▶ What the task asks
Could you copy exactly the lines from the one containing "Lieu représenté" through the last line of the records below, and nothing else?

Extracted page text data
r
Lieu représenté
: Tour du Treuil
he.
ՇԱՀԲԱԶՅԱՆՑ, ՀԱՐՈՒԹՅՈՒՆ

▶ Task response
Lieu représenté
: Tour du Treuil
he.
ՇԱՀԲԱԶՅԱՆՑ, ՀԱՐՈՒԹՅՈՒՆ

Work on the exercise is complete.